(RECORDS PROVIDED Opens)
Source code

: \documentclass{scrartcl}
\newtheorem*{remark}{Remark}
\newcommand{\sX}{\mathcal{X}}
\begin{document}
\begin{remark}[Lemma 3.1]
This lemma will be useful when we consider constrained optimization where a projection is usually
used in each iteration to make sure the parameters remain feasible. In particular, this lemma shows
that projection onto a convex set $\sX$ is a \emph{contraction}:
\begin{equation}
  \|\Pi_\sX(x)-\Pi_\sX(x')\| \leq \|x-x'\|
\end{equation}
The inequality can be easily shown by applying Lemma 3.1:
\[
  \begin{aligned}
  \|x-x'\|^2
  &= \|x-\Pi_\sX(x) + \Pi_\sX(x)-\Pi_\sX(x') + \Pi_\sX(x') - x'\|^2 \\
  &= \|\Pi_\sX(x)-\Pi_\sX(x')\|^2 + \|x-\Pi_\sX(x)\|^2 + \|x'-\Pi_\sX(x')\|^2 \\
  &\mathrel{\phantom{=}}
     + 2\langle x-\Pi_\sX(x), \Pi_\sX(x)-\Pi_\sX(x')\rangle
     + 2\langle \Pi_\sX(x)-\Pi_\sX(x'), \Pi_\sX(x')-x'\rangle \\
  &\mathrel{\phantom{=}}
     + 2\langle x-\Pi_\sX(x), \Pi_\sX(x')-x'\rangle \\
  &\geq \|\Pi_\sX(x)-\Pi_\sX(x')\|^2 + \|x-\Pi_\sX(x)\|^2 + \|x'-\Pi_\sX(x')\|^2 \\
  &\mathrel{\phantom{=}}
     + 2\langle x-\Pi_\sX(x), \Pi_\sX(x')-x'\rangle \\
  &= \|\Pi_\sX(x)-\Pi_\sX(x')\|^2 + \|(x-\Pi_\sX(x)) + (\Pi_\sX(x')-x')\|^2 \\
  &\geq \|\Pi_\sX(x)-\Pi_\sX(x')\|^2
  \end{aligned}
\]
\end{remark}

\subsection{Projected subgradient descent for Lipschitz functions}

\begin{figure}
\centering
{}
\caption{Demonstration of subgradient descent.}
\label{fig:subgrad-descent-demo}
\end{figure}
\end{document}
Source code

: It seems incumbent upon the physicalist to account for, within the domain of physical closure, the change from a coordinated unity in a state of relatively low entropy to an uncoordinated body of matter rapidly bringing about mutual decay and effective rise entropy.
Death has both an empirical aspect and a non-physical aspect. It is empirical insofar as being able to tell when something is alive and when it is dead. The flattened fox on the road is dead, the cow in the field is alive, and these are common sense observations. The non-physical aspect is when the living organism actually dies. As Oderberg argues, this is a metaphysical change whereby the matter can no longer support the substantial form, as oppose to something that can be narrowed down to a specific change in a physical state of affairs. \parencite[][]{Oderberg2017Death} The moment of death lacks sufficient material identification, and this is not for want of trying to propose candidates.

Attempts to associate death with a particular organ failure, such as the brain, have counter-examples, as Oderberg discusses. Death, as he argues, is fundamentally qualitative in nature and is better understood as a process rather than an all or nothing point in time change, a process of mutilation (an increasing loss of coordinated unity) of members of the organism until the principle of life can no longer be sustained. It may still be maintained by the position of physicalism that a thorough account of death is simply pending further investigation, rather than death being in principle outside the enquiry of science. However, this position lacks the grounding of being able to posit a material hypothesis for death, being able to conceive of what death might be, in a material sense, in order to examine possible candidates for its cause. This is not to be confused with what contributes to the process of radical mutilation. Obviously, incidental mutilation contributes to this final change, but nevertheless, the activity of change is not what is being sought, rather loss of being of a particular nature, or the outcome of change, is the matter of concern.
(RECORDS PROVIDED Closes)
**BRIEF**
When transcribing the data, keep every line exactly as it is.

**SOLUTION FOR THIS PROBLEM**
Source code

: \documentclass{scrartcl}
\newtheorem*{remark}{Remark}
\newcommand{\sX}{\mathcal{X}}
\begin{document}
\begin{remark}[Lemma 3.1]
This lemma will be useful when we consider constrained optimization where a projection is usually
used in each iteration to make sure the parameters remain feasible. In particular, this lemma shows
that projection onto a convex set $\sX$ is a \emph{contraction}:
\begin{equation}
  \|\Pi_\sX(x)-\Pi_\sX(x')\| \leq \|x-x'\|
\end{equation}
The inequality can be easily shown by applying Lemma 3.1:
\[
  \begin{aligned}
  \|x-x'\|^2
  &= \|x-\Pi_\sX(x) + \Pi_\sX(x)-\Pi_\sX(x') + \Pi_\sX(x') - x'\|^2 \\
  &= \|\Pi_\sX(x)-\Pi_\sX(x')\|^2 + \|x-\Pi_\sX(x)\|^2 + \|x'-\Pi_\sX(x')\|^2 \\
  &\mathrel{\phantom{=}}
     + 2\langle x-\Pi_\sX(x), \Pi_\sX(x)-\Pi_\sX(x')\rangle
     + 2\langle \Pi_\sX(x)-\Pi_\sX(x'), \Pi_\sX(x')-x'\rangle \\
  &\mathrel{\phantom{=}}
     + 2\langle x-\Pi_\sX(x), \Pi_\sX(x')-x'\rangle \\
  &\geq \|\Pi_\sX(x)-\Pi_\sX(x')\|^2 + \|x-\Pi_\sX(x)\|^2 + \|x'-\Pi_\sX(x')\|^2 \\
  &\mathrel{\phantom{=}}
     + 2\langle x-\Pi_\sX(x), \Pi_\sX(x')-x'\rangle \\
  &= \|\Pi_\sX(x)-\Pi_\sX(x')\|^2 + \|(x-\Pi_\sX(x)) + (\Pi_\sX(x')-x')\|^2 \\
  &\geq \|\Pi_\sX(x)-\Pi_\sX(x')\|^2
  \end{aligned}
\]
\end{remark}

\subsection{Projected subgradient descent for Lipschitz functions}

\begin{figure}
\centering
{}
\caption{Demonstration of subgradient descent.}
\label{fig:subgrad-descent-demo}
\end{figure}
\end{document}
Source code

: It seems incumbent upon the physicalist to account for, within the domain of physical closure, the change from a coordinated unity in a state of relatively low entropy to an uncoordinated body of matter rapidly bringing about mutual decay and effective rise entropy.
Death has both an empirical aspect and a non-physical aspect. It is empirical insofar as being able to tell when something is alive and when it is dead. The flattened fox on the road is dead, the cow in the field is alive, and these are common sense observations. The non-physical aspect is when the living organism actually dies. As Oderberg argues, this is a metaphysical change whereby the matter can no longer support the substantial form, as oppose to something that can be narrowed down to a specific change in a physical state of affairs. \parencite[][]{Oderberg2017Death} The moment of death lacks sufficient material identification, and this is not for want of trying to propose candidates.

Attempts to associate death with a particular organ failure, such as the brain, have counter-examples, as Oderberg discusses. Death, as he argues, is fundamentally qualitative in nature and is better understood as a process rather than an all or nothing point in time change, a process of mutilation (an increasing loss of coordinated unity) of members of the organism until the principle of life can no longer be sustained. It may still be maintained by the position of physicalism that a thorough account of death is simply pending further investigation, rather than death being in principle outside the enquiry of science. However, this position lacks the grounding of being able to posit a material hypothesis for death, being able to conceive of what death might be, in a material sense, in order to examine possible candidates for its cause. This is not to be confused with what contributes to the process of radical mutilation. Obviously, incidental mutilation contributes to this final change, but nevertheless, the activity of change is not what is being sought, rather loss of being of a particular nature, or the outcome of change, is the matter of concern.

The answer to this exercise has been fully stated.